I just want to say, therefore, not “what about the poems?” but “what about the single poem, the one page worth the lifetime’s work”? I like what Heaney has written about Dylan Thomas. He seems haunted like Hamlet by the apparition of the ghost that seems to be his father, that he may tumble over a cliff in following him. I’ve just recently been re-reading Thomas, and some of Heaney’s reservations echo my own. But while this week I agree with Heaney that “the necessary thing” still seems to come through, a Jamesian phrase, I really interpret that to mean some feeling of a Dylan Thomas poem like “The Force that through the Green Fuse” still seems to thrill me as it did when I was a boy. Nostalgia makes me want to read some plastic oomph under the words, even when I don’t now like some of the words he chose.
I think I will feel like this less and less, as time goes by. I think Thomas’ poems hold open some idea of a writing a poem that lots of people will love which joys in the plasticity of language. But less, as time goes by. This is a sadness for non-Georgians, akin to the sadness I identify in a neo-Georgian now that Prynne is published by Bloodaxe.

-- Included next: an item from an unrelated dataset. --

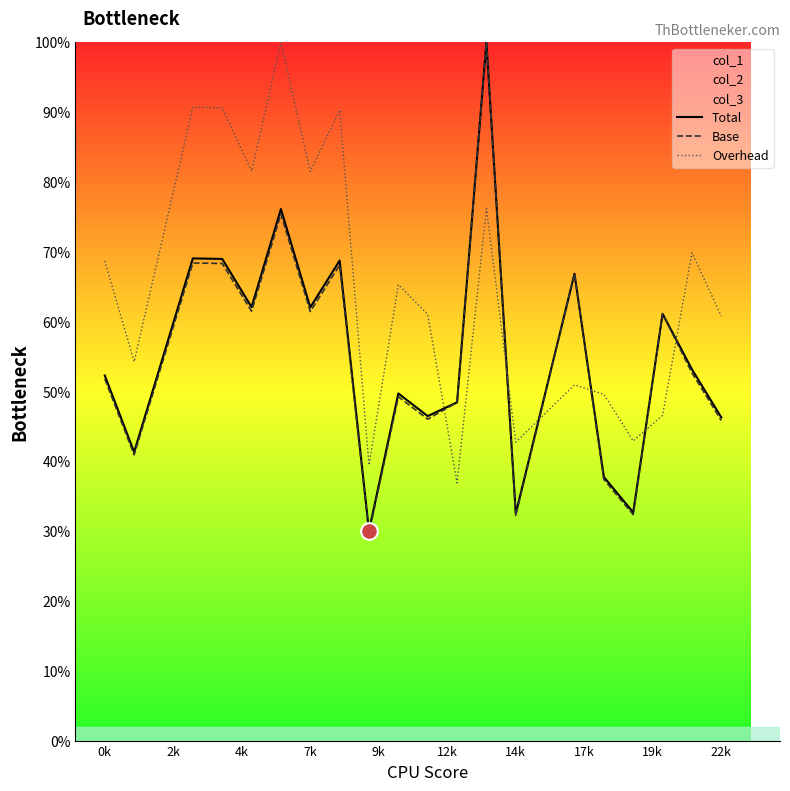

What is the smallest value displayed?

29.7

A Dylan Thomas poem that I had overlooked until re-reading him is the poem “Prologue”, again absolutely fabulous. I have the same sense of sighing after every line, and feeling the drama of what next on each line, that I have in reading Heaney’s “Casualty”. And in both poems, a sense of the whole. As Pound said, some innovators spawn imitators, and their imitators teach us how to read them. I feel that later poets after Thomas make simple some of “Prologue”’s gestures, and now I can read “Prologue”. Perhaps I feel the same of Heaney’s oeuvre, and “Casualty”? Is it patronising to say what I’ve said about Heaney if I conclude that even only one poem by him is great?

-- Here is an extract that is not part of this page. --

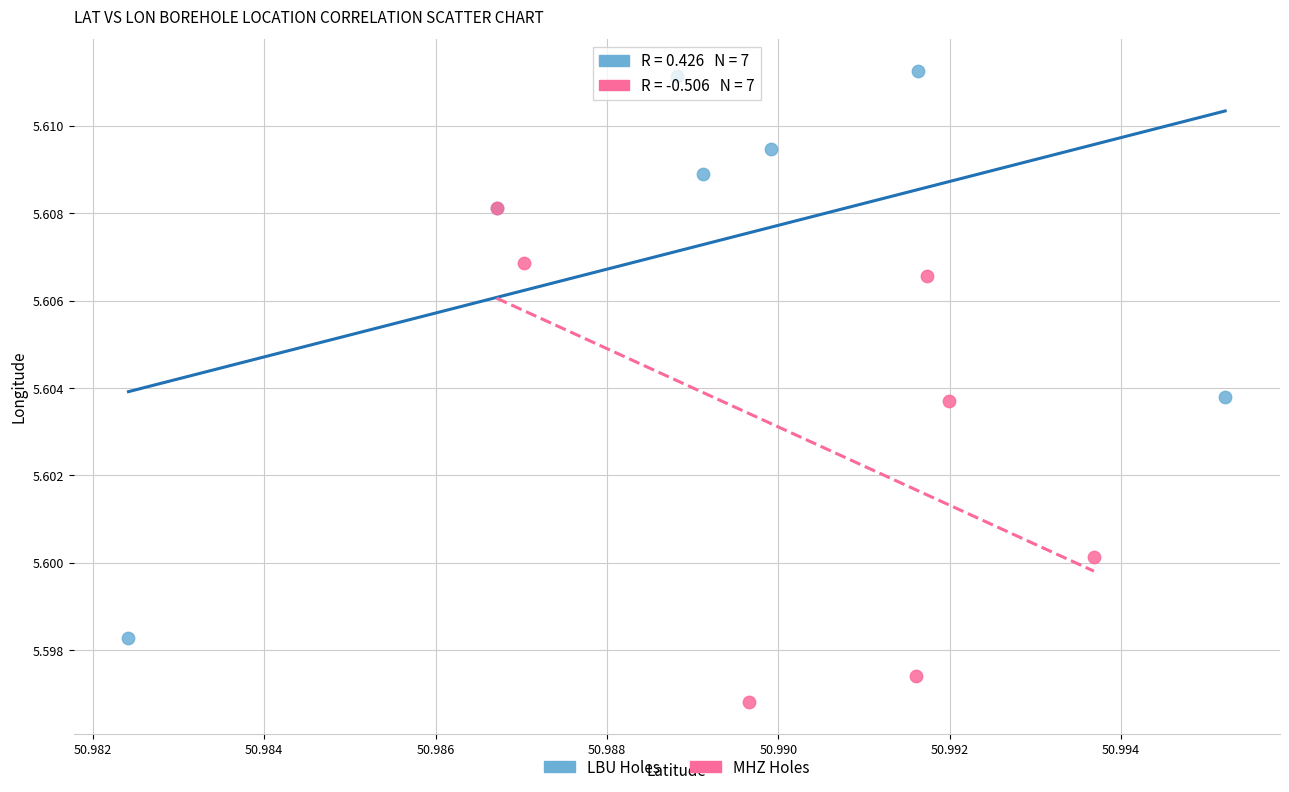

Which series contains the lowest Y value?

MHZ Holes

Jeff Side quotes Heaney about Bishop: “she never allows the formal delights of her art to mollify the hard realities of her subjects”. What is tragically moving about this is that, again, it’s typical poet’s hopefulness to think one’s art appeals, whereas it’s more likely a single poem that does, and one against the overall direction of the art. I don’t think I want to go back to much of Bishop’s art, to many of Bishop’s poems, though I do want to go back to a few Bishop poems, intensely. Heaney seems to be talking about a mode — where there are in fact only poems, or a poem, in the oeuvre. He is speaking out of an aspiration, and a vanity, which touches me, as suffering does, as much as Side’s remarks touch others, though they show it by responding in annoyance.
By contrast, there are definitely poets for me, like Stevens, Wordsworth, Sandburg, Dickinson, that I want to go on reading, and re-reading. Such that the act of reading any poem of theirs keeps ramifying, making me love all the other poems by that poet all the more. That’s my sense of a poet’s mode, and it’s very much inductive and a posteriori. I don’t think even Wordsworth’s self-declared rules were a rule of “never” as Heaney implies Bishop’s (if they exist) were. A rule of a mode cannot even be spoken of by a practising poet who won’t break it, if the poet is any good. They write essays, as Heaney and Side imply, to reach out to the world, to mollify the audience, who get the poetry better after reading the essays. (They get the poetry, I don’t know that they get the mode, the rules. The sort of inductive total pleasure of “give us another one, please; we know it’ll be great too.”)
Rules! Many live in a world where they quail at the thought of breaking their own rule of being seen to write like Prynne, or Heaney, depending on who they are, at all. Call it making things beyond the pale, or unsultably, laughably, bad, but it is arbitrary misguided rule making nevertheless.